The tomato bed, about a foot and a half high, is filled with custom soil with annual doses of compost and horse manure. A drip system, controlled by turning on the water at the other end of a garden hose, waters individual plants. Lest the various metal sheets produce a swimming pool, five perforated PVC drainage pipes cross the garden deep underground but on top of the sheet metal to provide drainage.

Ralph's enterprise starts around May 18th with gallon-container-sized tomato plants surrounded with Walls o' Water. The soil is covered with black weedcloth with holes about a foot in diameter for the tomato plants. Planks provide a footing for working around the plants without compressing the soil. An exercise in the conservation of energy, it pays off.

Growing tomatoes in Flagstaff is chancy, and successful tomato gardening reduces the chances of failure. As such, it is a mirror of life. Ralph prepared the soil, protected the tomatoes, fed and watered them regularly. The result has been bounty in some years and disaster in others. Tomatoes “by the bucket daily” in 2004. Curly-top virus killed almost every plant in 2005.

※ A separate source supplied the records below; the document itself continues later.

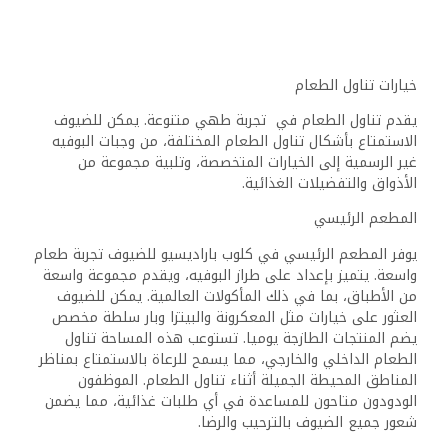
خيارات تناول الطعام
يقدم تناول الطعام في تجربة طهي متنوعة. يمكن للضيوف
الاستمتاع بأشكال تناول الطعام المختلفة، من وجبات البوفيه
غير الرسمية إلى الخيارات المتخصصة، وتلبية مجموعة من
الأذواق والتفضيلات الغذائية.
المطعم الرئيسي
يوفر المطعم الرئيسي في كلوب باراديسيو للضيوف تجربة طعام
واسعة. يتميز بإعداد على طراز البوفيه، ويقدم مجموعة واسعة
من الأطباق، بما في ذلك المأكولات العالمية. يمكن للضيوف
العثور على خيارات مثل المعكرونة والبيتزا وبار سلطة مخصص
يضم المنتجات الطازجة يوميا. تستوعب هذه المساحة تناول
الطعام الداخلي والخارجي، مما يسمح للرعاة بالاستمتاع بمناظر
المناطق المحيطة الجميلة أثناء تناول الطعام. الموظفون
الودودون متاحون للمساعدة في أي طلبات غذائية، مما يضمن
شعور جميع الضيوف بالترحيب والرضا.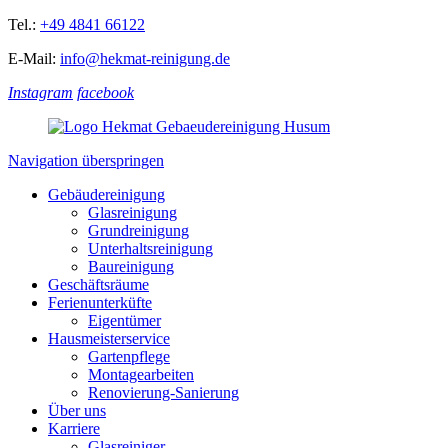
Tel.:
+49 4841 66122
E-Mail:
info@hekmat-reinigung.de
Instagram
facebook
Navigation überspringen
Gebäudereinigung
Glasreinigung
Grundreinigung
Unterhaltsreinigung
Baureinigung
Geschäftsräume
Ferienunterküfte
Eigentümer
Hausmeisterservice
Gartenpflege
Montagearbeiten
Renovierung-Sanierung
Über uns
Karriere
Glasreiniger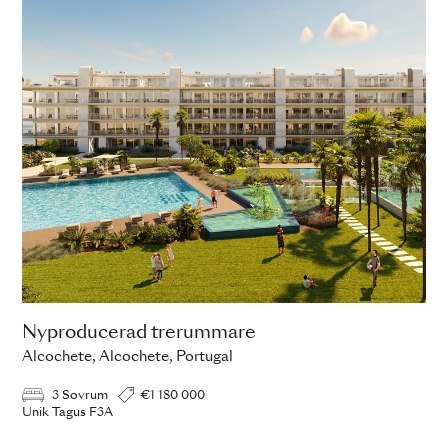
Nyproducerad trerummare
Alcochete, Alcochete, Portugal
3 Sovrum
€1 180 000
Unik Tagus F3A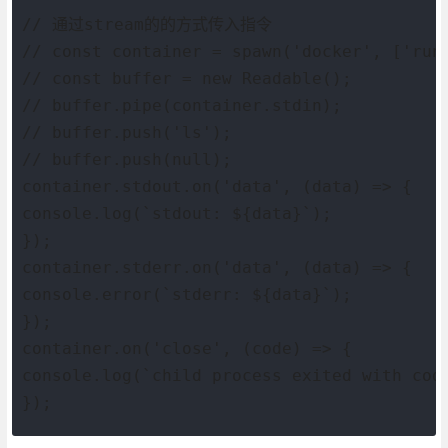
// 通过stream的的方式传入指令
// const container = spawn('docker', ['run
// const buffer = new Readable();
// buffer.pipe(container.stdin);
// buffer.push('ls');
// buffer.push(null);
container.stdout.on('data', (data) => {
console.log(`stdout: ${data}`);
});
container.stderr.on('data', (data) => {
console.error(`stderr: ${data}`);
});
container.on('close', (code) => {
console.log(`child process exited with cod
});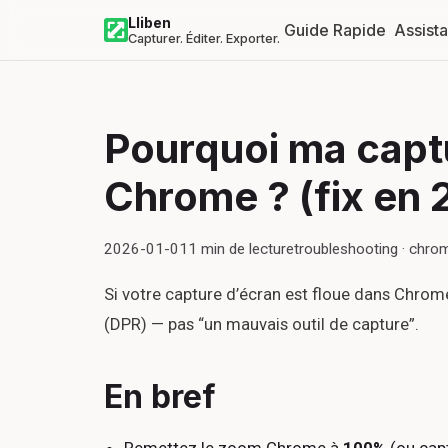
Lliben
Guide Rapide
Assist
Capturer. Éditer. Exporter.
Pourquoi ma captu
Chrome ? (fix en 
2026-01-01
1
min de lecture
troubleshooting · chro
Si votre capture d’écran est floue dans Chrom
(DPR) — pas “un mauvais outil de capture”.
En bref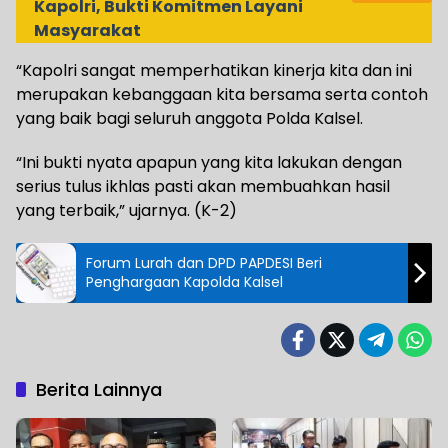
Kapolri, Bukti Komitmen Layani
Masyarakat
“Kapolri sangat memperhatikan kinerja kita dan ini
merupakan kebanggaan kita bersama serta contoh
yang baik bagi seluruh anggota Polda Kalsel.
“Ini bukti nyata apapun yang kita lakukan dengan
serius tulus ikhlas pasti akan membuahkan hasil
yang terbaik,” ujarnya. (K-2)
Forum Lurah dan DPD PAPDESI Beri
Penghargaan Kapolda Kalsel
Berita Lainnya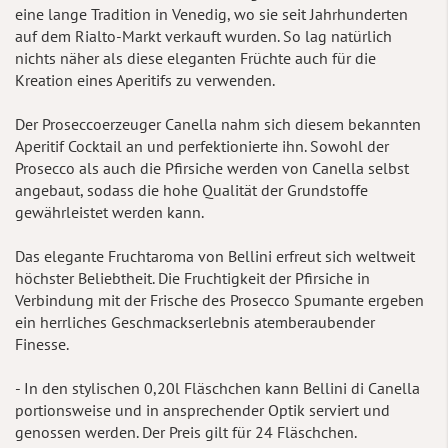
eine lange Tradition in Venedig, wo sie seit Jahrhunderten
auf dem Rialto-Markt verkauft wurden. So lag natürlich
nichts näher als diese eleganten Früchte auch für die
Kreation eines Aperitifs zu verwenden.
Der Proseccoerzeuger Canella nahm sich diesem bekannten
Aperitif Cocktail an und perfektionierte ihn. Sowohl der
Prosecco als auch die Pfirsiche werden von Canella selbst
angebaut, sodass die hohe Qualität der Grundstoffe
gewährleistet werden kann.
Das elegante Fruchtaroma von Bellini erfreut sich weltweit
höchster Beliebtheit. Die Fruchtigkeit der Pfirsiche in
Verbindung mit der Frische des Prosecco Spumante ergeben
ein herrliches Geschmackserlebnis atemberaubender
Finesse.
- In den stylischen 0,20l Fläschchen kann Bellini di Canella
portionsweise und in ansprechender Optik serviert und
genossen werden. Der Preis gilt für 24 Fläschchen.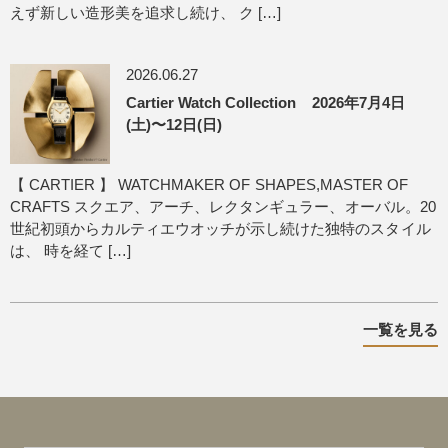
えず新しい造形美を追求し続け、 ク […]
2026.06.27
Cartier Watch Collection 2026年7月4日
(土)〜12日(日)
【 CARTIER 】 WATCHMAKER OF SHAPES,MASTER OF
CRAFTS スクエア、アーチ、レクタンギュラー、オーバル。20
世紀初頭からカルティエウオッチが示し続けた独特のスタイル
は、 時を経て […]
一覧を見る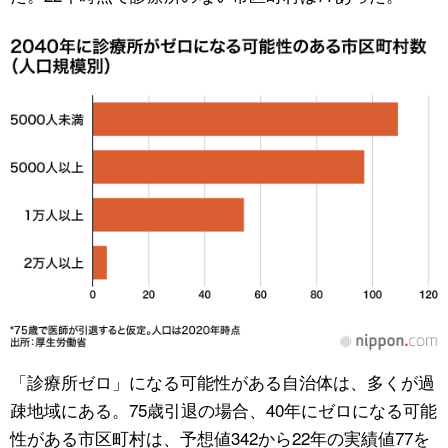
「診療所ゼロ」になる可能性がある自治体は、多くが過
疎地域にある。75歳引退の場合、40年にゼロになる可能
性がある市区町村は、予想値342から22年の実績値77を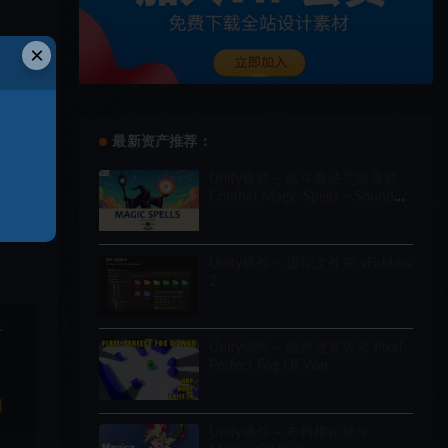
×
最新资产推荐：
Unity音效 – 战斗魔法咒语音效
Combat Magic Spells – Sound
Effects
Unity插件 – 虚拟文件夹 vFolders
2
于
Unity插件 – 战争迷雾效果 Pixel-
Perfect Fog Of War
和
Unity插件 – 布料模拟插件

Scientists keep records, not relying on memories which tend either to exaggerate or fade. Ralph has a well-thumbed record book, dating back to 2001, recording the earliest appearance of a fine, rich red tomato and, then, the quantities, like baskets, of fruit he's reaped. Sometimes the tomatoes hit near the middle of July, and more often just after the 20th. This year he began harvesting on July 12th, but productivity has been slow.

Meeting a physicist can be daunting, especially for someone who's messed around in sloppy disciples like literature, theology, philosophy, and psychology, but Ralph's basic pleasantness seeps into the conversation with tidbits of dry, wry humor. He's a New Englander, no frills, fundamental decency, deeply-set integrity, thorough capability, and a bit flinty. A clue is the floor of his and Jean's house, an old-fashioned beautifully kept solid oak floor. Ralph's "scratch on the face of eternity" just might be his backyard tomato patch.